We chatted with Justine Gabias, the former Student Development Advisor at ECU, who helped coordinate the construction of the garden.
How did the concept of a wellness garden at Emily Carr University come to be?
The Counselling, Accessibility and Student Wellness Office received a grant from the Ministry of Advanced Education, Skills and Training at the beginning of the year. Amy Kheong and I were brainstorming about how we could use it, and very quickly the idea of a garden came up. The new campus lacked the green spaces that were so abundant on Granville Island, and we felt that a bit of nature was a crucial piece of the wellness puzzle.

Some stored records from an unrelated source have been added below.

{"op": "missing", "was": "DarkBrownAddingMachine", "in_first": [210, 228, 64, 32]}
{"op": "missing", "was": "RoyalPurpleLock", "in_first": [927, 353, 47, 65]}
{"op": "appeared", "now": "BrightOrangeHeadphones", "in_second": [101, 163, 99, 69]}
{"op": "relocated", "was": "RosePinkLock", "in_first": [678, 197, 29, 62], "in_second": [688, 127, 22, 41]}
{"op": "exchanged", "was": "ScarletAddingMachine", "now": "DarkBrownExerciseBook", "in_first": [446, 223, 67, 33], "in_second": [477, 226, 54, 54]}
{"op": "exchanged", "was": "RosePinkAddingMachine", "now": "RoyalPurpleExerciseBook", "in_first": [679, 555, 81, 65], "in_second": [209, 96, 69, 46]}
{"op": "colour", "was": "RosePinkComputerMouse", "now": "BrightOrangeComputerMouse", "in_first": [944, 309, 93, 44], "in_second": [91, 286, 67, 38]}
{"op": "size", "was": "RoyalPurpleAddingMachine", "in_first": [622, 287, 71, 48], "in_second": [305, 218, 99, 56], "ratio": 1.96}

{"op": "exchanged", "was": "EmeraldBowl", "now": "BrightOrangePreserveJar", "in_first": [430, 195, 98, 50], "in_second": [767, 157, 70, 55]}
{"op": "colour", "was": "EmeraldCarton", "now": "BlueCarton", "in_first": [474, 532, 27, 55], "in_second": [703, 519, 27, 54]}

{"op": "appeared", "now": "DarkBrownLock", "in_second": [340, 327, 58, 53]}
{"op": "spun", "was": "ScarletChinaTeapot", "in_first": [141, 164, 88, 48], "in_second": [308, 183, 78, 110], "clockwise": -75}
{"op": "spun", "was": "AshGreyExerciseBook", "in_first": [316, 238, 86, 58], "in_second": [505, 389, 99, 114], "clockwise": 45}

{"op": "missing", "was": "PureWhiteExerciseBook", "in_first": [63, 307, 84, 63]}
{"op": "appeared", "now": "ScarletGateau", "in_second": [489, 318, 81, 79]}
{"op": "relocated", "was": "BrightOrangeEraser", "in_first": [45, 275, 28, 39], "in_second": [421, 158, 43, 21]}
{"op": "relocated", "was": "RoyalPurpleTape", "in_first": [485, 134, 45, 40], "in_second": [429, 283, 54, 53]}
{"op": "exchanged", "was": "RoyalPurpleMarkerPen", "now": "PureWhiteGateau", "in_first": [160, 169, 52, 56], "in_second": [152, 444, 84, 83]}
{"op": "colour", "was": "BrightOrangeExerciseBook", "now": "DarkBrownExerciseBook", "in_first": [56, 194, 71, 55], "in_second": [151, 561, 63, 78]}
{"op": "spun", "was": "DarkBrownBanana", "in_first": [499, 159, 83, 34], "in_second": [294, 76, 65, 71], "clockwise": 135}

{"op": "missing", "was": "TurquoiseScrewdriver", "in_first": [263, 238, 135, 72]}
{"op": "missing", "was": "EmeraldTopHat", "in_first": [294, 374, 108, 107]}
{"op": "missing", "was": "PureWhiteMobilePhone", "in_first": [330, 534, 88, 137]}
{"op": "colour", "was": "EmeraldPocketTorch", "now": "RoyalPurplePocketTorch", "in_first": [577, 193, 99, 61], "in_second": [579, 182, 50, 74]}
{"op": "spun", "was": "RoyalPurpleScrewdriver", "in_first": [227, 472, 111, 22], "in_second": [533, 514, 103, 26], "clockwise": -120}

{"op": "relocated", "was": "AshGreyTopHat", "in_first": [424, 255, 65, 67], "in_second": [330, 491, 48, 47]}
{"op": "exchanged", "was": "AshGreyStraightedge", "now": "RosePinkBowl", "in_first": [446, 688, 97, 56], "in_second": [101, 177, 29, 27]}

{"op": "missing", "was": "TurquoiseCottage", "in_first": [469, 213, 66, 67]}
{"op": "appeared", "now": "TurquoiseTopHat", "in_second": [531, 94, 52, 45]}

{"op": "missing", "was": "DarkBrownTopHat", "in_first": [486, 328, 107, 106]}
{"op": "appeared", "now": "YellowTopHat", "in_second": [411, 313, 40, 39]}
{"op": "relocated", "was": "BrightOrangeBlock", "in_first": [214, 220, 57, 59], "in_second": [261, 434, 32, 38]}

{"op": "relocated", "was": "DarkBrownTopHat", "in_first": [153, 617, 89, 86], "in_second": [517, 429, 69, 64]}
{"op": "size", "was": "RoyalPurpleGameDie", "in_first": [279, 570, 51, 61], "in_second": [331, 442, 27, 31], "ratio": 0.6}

We got to work right away, and, thanks to Victory Gardens, the Oasis Wellness Garden was up and running in July. The Oasis Wellness Garden is a sort of outdoor version of the recently-expanded Oasis Wellness Lounge located on the second floor. We are excited to use both spaces for wellness programming this year, both indoors and outdoors!
Who else was involved?
Andy O'Neill and the Facilities team guided us through the process and gave us the green light, which we are very thankful for. Van Dusen Gardens donated some plants, and we had some wonderful helpers: the entire Counselling & Accessibility team, Angeles Hernandez Correa, Emma Sommers, Taryn Porter, Otilia Spantulescu, Hillary Webb, and Eugenia Bertulis! All of them made the garden possible and we are so grateful.
What are the future plans for the garden?
We are hoping to get a Gardening Club started this semester. We had 80 students sign up during Club Days on September 26. Students who join the club would be able to participate in gardening workshops, and get the guidance they need to maintain the garden and grow their own vegetables. Workshops would include prepping soil and starting seeds, transplanting, managing a garden, harvesting, as well as cooking with fresh veggies and canning in the Fall.
We are also talking with the amazing Social Practice Kitchen folks to see about future collaborations, and we would love to hear what other activities students want to see happen in the space.
Tell me a bit about yourself and your background in gardening.
I was born in a bit of a gardening dynasty! My grandfather started a flower growing business in Quebec in the 50's, which is now a flower shop and garden centre. All his children are involved in the business, including my mom who manages the flower shop. I spent a lot of my childhood in and around the store, surrounded by plants and flowers. But gardening never interested me--maybe because it was all too accessible.
So I moved away, traveled, got a BFA at Emily Carr, and upon graduating I started working there. Fast-forward eight years later, and, last winter, what had been dormant all these years started sprouting. I decided to learn how to farm, and as soon as I made that choice everything started making sense. I enrolled at the Tsawwassen Farm School, so I could learn what I need to know to start a small-scale farm. This experience has been mind-blowing, humbling, beautiful and so fulfilling.
I feel I have gotten to know myself and my family better through growing and caring for plants, and now I am about to go full-circle: I am planning on going back to my hometown next spring to grow cut flowers on my family's land, just like my grandfather did so many years ago.
Do you have any advice to give to students looking to grow their own food?
Don't be intimidated—gardening and growing food does not require any specific talents. The most important thing is to pay attention, and learn the plants' language—they are constantly communicating with you! They will show you when they are stressed, unhealthy, happy, hungry...
Take the time to get to know your plants, look closely, do a bit of research, be curious. Nature is so generous. Get to know her, treat her kindly, and she will reward you in so many ways.